:: TAREFA 1 ::
Atualize a notícia sobre teletrabalho no trecho que vai de "A visão de PS" até "disse José Soeiro.", inclusive, e reproduza esse trecho com "Bloco de Esquerda" trocado por "BE".
:: TAREFA 2 ::
Na notícia sobre teletrabalho, que partidos acompanharam o agendamento potestativo que partiu do Bloco de Esquerda?

:: EXCERTO DO DOCUMENTO ::
----------------
Teletrabalho. PS diz que empresas não têm de pagar “todas e quaisquer” despesas

Teletrabalho. PS diz que empresas não têm de pagar “todas e quaisquer” despesas


Ana Catarina Mendes defendeu no Parlamento que pagamento das despesas com luz, água e internet deve ser acordada entre empregadores e trabalhadores.


As despesas dos trabalhadores que se encontram em teletrabalho continuou a ser o ponto mais “quente” do debate levado, ontem, a plenário da Assembleia da República que discutiu na generalidade dez projetos de lei tendo em vista a regulamentação deste regime – um agendamento potestativo que partiu do Bloco de Esquerda, e posteriormente acompanhado pelo PS, PSD, PCP, CDS-PP, PAN, “Os Verdes” e pela deputada não inscrita Cristina Rodrigues.

Face às exigências dos partidos mais à esquerda, que defendem que as entidades empregadoras devem suportar obrigatoriamente o acréscimo das despesas dos trabalhadores com eletricidade, água e telecomunicações (posição defendida por BE, PCP e PAN), o PS defendeu que as empresas não têm de assumir “todas e quaisquer despesas” apenas por os trabalhadores estarem em contexto de teletrabalho. Posição, aliás, alinhada com a do PSD.

Neste capítulo, socialistas e sociais-democratas entendem que esse eventual pagamento não deve estar contemplado na lei e deve, por sua vez, ser definido com base num acordo entre as partes, ou seja, empregadores e trabalhadores, através de contratos individuais ou coletivos.

 

Clivagem de opiniões

A visão de PS e PSD foi alvo de críticas de José Soeiro que, logo na abertura do debate, considerou que a atual regulação do teletrabalho – que existe na lei desde 2003 – “é frágil e não protege convenientemente quem trabalha”, sendo urgente, por isso, mudá-la. O deputado do Bloco de Esquerda censurou os projetos do PS e PSD por, em vez de consagrarem obrigações, “definirem possibilidades”.

“Nas várias iniciativas que foram apresentadas, é possível identificar uma clivagem essencial. De um lado, projetos, como o do Bloco de Esquerda, que dizem que a lei deve consagrar direitos e deveres; do outro, os projetos do PS e do PSD que definem possibilidades. Discordamos totalmente desta opção, porque achamos que a lei tem de definir direitos e não enunciar hipóteses que ficam sujeitos à melhor ou pior vontade do empregador, numa negociação sempre desigual”, disse José Soeiro.

Em resposta à intervenção do bloquista, Ana Catarina Mendes, líder parlamentar do PS, afirmou que “quanto às despesas, há uma coisa que nos divide”. “Esta bancada não acha que, só por ir para casa em teletrabalho, a empresa tem de assumir todas e quaisquer despesas. Isto tem de ser objeto de matéria de acordo e tem de ser comprovado qual é o acréscimo de despesa, disse a deputada.

 

Lei “extravagante”

A proposta do PS para o teletrabalho também foi criticada por não alterar o Código do Trabalho, mas apenas criar uma regulamentação complementar. Bloco de Esquerda e PSD consideraram esta medida insuficiente. José Soeiro lamentou a proposta da bancada do PS, considerando que “esta é uma solução esquisita que vai criar ruído”.
----------------
:: DADOS FORNECIDOS ::
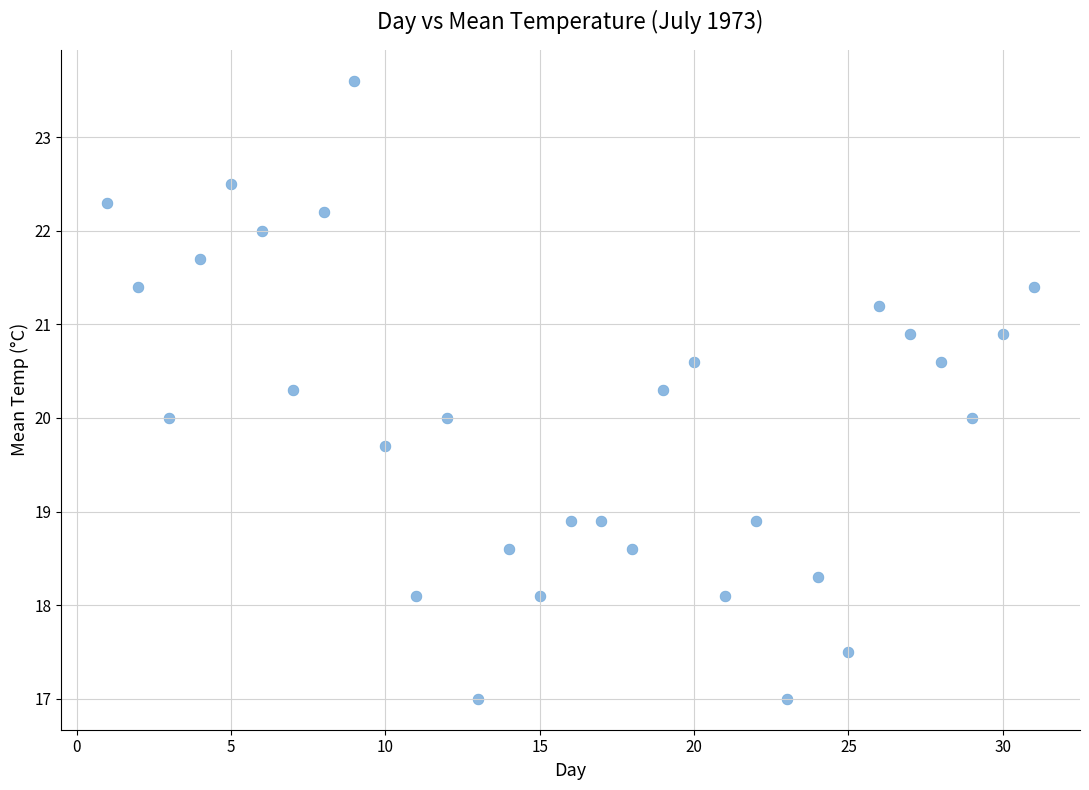

What is the range of X values (max minus min)?

30.0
----------------
:: SOLUÇÃO 1 ::
A visão de PS e PSD foi alvo de críticas de José Soeiro que, logo na abertura do debate, considerou que a atual regulação do teletrabalho – que existe na lei desde 2003 – “é frágil e não protege convenientemente quem trabalha”, sendo urgente, por isso, mudá-la. O deputado do BE censurou os projetos do PS e PSD por, em vez de consagrarem obrigações, “definirem possibilidades”.

“Nas várias iniciativas que foram apresentadas, é possível identificar uma clivagem essencial. De um lado, projetos, como o do BE, que dizem que a lei deve consagrar direitos e deveres; do outro, os projetos do PS e do PSD que definem possibilidades. Discordamos totalmente desta opção, porque achamos que a lei tem de definir direitos e não enunciar hipóteses que ficam sujeitos à melhor ou pior vontade do empregador, numa negociação sempre desigual”, disse José Soeiro.

:: SOLUÇÃO 2 ::
PS, PSD, PCP, CDS-PP, PAN e "Os Verdes".